This movie was one I looked forward to seeing. The previews made it look like a wild ride behind the scenes in Hollywood. It was to a point, but ultimately I consider it an interesting failure.
The performances were quite strong. Jean Smart has a smaller role as an aging gossip reporter, and she surprised me to the upside. I didn't even realize it was her until I looked up the credits. Margot Robbie is always a strong performer. I could watch her read the phone book. Despite those strong performances, something between the writing and editing failed in this film.
It starts as a chronicle of Nellie LeRoy, a young beautiful wannabee actress in the silent era. I originally thought that was an interesting perspective--silent film. Her rise is entangled with that of a Mexican immigrant named Manny. Brad Pitt's character seemed to be there for decoration. The thing is, I had it all wrong.
Babylon is not about Nellie LeRoy or Manny or Brad Pitt's character. It's about Hollywood. We don't really find that out until the last third of the movie when all the characters blow up and the audience is left with nothing. They show their hand in Jean Smart's last scene where Brad Pitt confronts Jean Smart about a nasty article her character wrote. The speech she gives him lays out the ethos of the movie: Hollywood is a monster that doesn't need any of us.
Philosophically, I'm not against any of that per se, but the way the writing and editing are done, it comes across as one movie with an odd switch-up at the end.

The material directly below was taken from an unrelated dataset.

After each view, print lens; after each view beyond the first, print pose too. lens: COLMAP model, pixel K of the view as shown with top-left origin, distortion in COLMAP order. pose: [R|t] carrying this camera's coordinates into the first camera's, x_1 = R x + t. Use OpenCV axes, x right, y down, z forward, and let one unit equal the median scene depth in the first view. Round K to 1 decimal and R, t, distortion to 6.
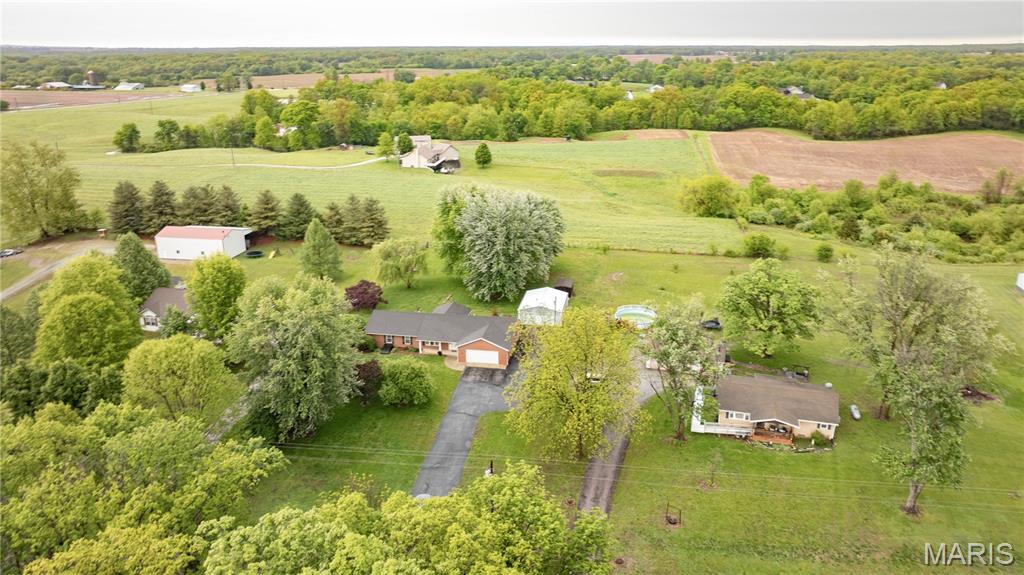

It's not a spoiler to tell you about the ending because it's a mess. It's a two or three-minute montage of scenes of Hollywood transforming into its modern form; old buildings get torn down as the town relentlessly grows.

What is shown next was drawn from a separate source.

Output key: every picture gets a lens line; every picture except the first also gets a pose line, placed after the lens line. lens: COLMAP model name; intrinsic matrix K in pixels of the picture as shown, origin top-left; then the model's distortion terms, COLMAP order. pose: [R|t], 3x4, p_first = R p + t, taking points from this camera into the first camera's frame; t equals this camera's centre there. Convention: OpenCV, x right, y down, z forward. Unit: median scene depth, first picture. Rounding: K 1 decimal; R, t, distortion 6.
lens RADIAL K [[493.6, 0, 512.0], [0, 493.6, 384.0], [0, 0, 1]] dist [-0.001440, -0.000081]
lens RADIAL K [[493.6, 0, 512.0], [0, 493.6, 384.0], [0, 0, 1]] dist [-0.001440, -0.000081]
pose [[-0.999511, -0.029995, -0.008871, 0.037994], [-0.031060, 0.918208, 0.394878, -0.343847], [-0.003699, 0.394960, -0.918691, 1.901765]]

So, Babylon is a collection of vignettes: the crazy orgiastic parties; early production techniques in the desert; secret underground forbidden entertainment; the growing pains of the sound era; the traps for the young idiot who gets her first real paycheck. Then it ends with that insipid montage that just turns the knife. Yes, you got interested in a bunch of characters that never went anywhere, but haha, we fooled you. Aren't we so clever?
To my taste, no. They weren't clever. The screenplay didn't give us a cogent narrative and went full-bore cliché. And the editing? Obnoxious. Over three hours long, this thing could have had 40 minutes cut out of it and been stronger for it.
If you're a movie-industry junkie, this is required watching if only for some of the technical details that make it on screen. Everyone else should stay away from this.